From the staff profile, list every department, school, or center the author is affiliated with as a Leverhulme doctoral scholar.

**EXTRACT PROVIDED**
=== Begin Enclosure ===

Staff profile
Biography
I am reading for a PhD in the History of Science and Medicine at Durham University with focus on Domestic Health, Women and Nationalism in Late-Eighteenth and Early Nineteenth-Century Bohemia. My project is a case study of Magdalena Rettigova's (1785-1845) autobiographical memories with focus on the aspects of mental and physical health. More specifically, studying Rettigova's preserved handwritten autobiography in old German Kurrent Script, I am exploring memories of her so far little known and little examined early life. I focus on various events and relationships from Rettigova's childhood, youth and adolescence which she retrospectively believed had a strong impact on her mental and physical wellbeing as well on shaping her own self and personality. Examining what Rettigová’s memories reveal about the ways she negotiated the normative expectations of her time in relation to her mental and physical wellbeing, my project seeks to learn about female agency, extending our understanding of what was it like to grow up as a girl in Bohemia in the late eighteenth and early nineteenth centuries.As a Leverhulme doctoral scholar I am affiliated with the departments of Philosophy, History, the School of Modern Languages & Cultures and the Centre for Visual Arts and Culture.

=== End Enclosure ===

**DATA FOR REVIEW**
=== Begin Enclosure ===

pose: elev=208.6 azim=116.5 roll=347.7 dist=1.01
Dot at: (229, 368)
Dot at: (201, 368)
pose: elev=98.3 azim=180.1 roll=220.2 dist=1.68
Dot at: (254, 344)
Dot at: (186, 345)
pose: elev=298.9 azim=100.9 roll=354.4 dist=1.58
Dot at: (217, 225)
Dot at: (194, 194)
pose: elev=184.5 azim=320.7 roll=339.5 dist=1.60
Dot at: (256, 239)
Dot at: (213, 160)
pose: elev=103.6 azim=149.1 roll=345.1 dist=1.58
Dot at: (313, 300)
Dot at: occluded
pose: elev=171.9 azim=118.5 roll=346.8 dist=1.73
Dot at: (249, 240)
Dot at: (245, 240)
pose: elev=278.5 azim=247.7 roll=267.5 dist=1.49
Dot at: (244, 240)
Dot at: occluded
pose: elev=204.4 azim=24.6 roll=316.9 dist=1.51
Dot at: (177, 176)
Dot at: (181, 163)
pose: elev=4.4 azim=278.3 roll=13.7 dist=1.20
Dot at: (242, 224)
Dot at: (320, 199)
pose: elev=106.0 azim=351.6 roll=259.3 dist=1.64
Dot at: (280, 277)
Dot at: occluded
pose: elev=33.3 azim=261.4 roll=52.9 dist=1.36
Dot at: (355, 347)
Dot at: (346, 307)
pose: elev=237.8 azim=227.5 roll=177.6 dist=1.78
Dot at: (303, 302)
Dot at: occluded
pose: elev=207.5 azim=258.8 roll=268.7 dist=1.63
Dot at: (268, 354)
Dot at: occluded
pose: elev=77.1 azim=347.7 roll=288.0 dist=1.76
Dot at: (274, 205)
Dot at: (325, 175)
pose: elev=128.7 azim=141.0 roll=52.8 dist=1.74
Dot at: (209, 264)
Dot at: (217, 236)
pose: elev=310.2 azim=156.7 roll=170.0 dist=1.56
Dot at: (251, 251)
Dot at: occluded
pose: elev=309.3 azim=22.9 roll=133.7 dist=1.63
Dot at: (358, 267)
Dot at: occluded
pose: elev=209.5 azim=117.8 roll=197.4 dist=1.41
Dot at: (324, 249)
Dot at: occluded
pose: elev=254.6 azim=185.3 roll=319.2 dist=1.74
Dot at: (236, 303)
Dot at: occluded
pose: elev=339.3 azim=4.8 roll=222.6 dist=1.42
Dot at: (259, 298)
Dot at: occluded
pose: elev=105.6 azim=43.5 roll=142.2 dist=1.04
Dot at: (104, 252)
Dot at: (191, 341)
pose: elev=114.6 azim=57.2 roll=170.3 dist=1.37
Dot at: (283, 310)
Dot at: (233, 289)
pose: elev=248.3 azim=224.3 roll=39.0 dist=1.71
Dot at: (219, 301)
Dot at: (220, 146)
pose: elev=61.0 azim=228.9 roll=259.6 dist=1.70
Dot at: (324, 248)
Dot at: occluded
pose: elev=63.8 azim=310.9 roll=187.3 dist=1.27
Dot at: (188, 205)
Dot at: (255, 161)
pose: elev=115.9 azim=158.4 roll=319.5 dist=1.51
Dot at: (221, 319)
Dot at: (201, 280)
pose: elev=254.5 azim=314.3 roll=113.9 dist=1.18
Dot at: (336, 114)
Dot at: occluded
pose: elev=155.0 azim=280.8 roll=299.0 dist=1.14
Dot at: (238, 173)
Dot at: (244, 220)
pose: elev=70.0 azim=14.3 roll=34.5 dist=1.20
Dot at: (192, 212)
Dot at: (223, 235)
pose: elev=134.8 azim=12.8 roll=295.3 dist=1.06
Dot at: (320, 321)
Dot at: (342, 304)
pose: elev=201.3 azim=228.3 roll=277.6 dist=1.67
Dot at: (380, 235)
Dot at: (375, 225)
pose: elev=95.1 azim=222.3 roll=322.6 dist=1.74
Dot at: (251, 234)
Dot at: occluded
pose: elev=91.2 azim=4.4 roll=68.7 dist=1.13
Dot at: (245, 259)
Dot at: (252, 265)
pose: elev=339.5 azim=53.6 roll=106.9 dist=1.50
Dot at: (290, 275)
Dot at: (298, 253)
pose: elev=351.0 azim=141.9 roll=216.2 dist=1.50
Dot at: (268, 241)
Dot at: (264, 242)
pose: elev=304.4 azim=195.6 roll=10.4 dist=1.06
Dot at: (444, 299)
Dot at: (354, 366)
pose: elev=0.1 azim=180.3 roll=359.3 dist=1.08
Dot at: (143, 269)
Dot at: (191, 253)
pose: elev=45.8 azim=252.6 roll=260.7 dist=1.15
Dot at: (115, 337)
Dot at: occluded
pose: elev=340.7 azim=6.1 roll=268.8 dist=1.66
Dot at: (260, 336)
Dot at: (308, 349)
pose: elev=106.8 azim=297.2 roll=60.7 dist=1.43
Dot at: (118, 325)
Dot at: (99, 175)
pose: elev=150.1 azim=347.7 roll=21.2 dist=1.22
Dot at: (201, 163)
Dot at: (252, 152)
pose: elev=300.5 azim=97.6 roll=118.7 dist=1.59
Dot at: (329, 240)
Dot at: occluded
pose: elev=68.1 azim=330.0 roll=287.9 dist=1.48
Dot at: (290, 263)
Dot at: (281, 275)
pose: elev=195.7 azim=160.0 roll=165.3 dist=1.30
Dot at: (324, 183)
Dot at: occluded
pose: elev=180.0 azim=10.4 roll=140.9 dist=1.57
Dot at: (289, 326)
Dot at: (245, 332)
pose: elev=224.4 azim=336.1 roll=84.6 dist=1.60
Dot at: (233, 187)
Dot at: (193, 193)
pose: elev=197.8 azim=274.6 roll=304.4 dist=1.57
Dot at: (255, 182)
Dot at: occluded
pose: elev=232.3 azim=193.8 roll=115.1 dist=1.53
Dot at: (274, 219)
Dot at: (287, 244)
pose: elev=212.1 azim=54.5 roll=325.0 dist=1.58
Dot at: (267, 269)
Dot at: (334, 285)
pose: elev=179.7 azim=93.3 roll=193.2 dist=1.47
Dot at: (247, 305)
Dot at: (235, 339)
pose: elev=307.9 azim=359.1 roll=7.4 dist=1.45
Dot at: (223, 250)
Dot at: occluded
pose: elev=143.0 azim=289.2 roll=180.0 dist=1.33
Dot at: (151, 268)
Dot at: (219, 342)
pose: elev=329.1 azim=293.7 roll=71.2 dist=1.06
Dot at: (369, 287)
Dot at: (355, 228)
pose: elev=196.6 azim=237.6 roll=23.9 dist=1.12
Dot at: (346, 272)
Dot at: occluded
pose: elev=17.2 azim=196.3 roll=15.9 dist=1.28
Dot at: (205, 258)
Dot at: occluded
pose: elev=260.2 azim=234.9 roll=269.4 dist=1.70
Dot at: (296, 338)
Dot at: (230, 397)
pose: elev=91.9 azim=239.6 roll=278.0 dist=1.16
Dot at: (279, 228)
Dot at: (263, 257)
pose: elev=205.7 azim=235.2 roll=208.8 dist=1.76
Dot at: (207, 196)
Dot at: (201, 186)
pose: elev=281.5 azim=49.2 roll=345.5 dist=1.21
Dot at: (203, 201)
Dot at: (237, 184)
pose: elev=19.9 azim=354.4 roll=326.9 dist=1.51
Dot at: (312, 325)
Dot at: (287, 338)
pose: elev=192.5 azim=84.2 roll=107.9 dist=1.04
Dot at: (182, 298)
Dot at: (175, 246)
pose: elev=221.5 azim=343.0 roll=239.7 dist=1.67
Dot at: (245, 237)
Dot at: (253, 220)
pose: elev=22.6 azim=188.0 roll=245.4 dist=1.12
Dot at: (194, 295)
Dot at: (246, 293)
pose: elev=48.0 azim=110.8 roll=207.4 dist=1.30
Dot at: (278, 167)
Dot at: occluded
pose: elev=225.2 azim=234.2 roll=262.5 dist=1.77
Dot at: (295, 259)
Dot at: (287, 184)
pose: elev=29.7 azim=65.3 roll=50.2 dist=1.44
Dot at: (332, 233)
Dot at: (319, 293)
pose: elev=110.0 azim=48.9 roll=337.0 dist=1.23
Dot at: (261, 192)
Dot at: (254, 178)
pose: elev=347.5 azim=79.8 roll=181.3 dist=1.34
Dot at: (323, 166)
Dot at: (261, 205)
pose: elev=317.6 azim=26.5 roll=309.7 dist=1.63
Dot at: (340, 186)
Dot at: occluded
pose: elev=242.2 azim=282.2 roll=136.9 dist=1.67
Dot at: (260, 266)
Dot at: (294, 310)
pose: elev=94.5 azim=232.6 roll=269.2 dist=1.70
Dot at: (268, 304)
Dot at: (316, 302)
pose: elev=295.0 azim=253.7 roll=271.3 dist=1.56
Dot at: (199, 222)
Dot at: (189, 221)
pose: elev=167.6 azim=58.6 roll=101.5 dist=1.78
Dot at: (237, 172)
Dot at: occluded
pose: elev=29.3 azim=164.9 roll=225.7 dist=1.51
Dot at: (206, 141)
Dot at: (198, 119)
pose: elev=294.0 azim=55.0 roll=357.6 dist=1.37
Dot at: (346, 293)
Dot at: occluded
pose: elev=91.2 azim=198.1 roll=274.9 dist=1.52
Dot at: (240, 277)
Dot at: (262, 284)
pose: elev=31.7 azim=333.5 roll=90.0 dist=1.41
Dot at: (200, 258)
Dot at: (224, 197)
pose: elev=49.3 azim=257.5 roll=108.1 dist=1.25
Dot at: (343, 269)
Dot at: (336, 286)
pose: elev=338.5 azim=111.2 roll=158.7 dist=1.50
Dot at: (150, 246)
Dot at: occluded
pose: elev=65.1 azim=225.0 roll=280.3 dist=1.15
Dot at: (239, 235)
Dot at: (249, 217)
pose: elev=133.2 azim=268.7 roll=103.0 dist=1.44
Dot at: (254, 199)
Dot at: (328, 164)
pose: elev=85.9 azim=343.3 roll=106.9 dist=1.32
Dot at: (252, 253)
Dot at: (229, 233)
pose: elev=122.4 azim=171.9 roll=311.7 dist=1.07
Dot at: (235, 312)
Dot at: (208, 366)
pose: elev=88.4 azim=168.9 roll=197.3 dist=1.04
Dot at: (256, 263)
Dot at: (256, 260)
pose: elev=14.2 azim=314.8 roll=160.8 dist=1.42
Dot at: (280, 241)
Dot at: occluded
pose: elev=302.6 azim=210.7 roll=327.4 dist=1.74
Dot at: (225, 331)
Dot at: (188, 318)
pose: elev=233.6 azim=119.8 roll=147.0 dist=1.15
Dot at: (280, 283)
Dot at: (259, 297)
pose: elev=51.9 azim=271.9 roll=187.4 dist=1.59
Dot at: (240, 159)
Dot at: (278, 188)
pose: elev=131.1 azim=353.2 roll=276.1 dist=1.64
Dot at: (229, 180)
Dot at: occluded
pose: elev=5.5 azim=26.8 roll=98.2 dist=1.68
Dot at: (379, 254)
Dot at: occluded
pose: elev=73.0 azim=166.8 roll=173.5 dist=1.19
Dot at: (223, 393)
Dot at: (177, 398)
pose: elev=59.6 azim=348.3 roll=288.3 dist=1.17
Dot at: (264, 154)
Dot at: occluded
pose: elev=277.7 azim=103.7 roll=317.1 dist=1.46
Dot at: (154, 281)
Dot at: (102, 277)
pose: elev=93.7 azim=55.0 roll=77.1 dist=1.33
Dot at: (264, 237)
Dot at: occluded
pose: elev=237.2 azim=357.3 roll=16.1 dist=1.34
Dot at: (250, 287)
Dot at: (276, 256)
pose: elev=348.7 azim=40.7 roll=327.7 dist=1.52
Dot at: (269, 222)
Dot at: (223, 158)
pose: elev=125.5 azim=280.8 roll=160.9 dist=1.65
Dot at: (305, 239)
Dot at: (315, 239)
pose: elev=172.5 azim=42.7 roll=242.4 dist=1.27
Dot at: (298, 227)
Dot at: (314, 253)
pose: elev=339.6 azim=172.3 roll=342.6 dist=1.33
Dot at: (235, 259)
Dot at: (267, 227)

=== End Enclosure ===

**RESULT**
Philosophy
History
the School of Modern Languages & Cultures
the Centre for Visual Arts and Culture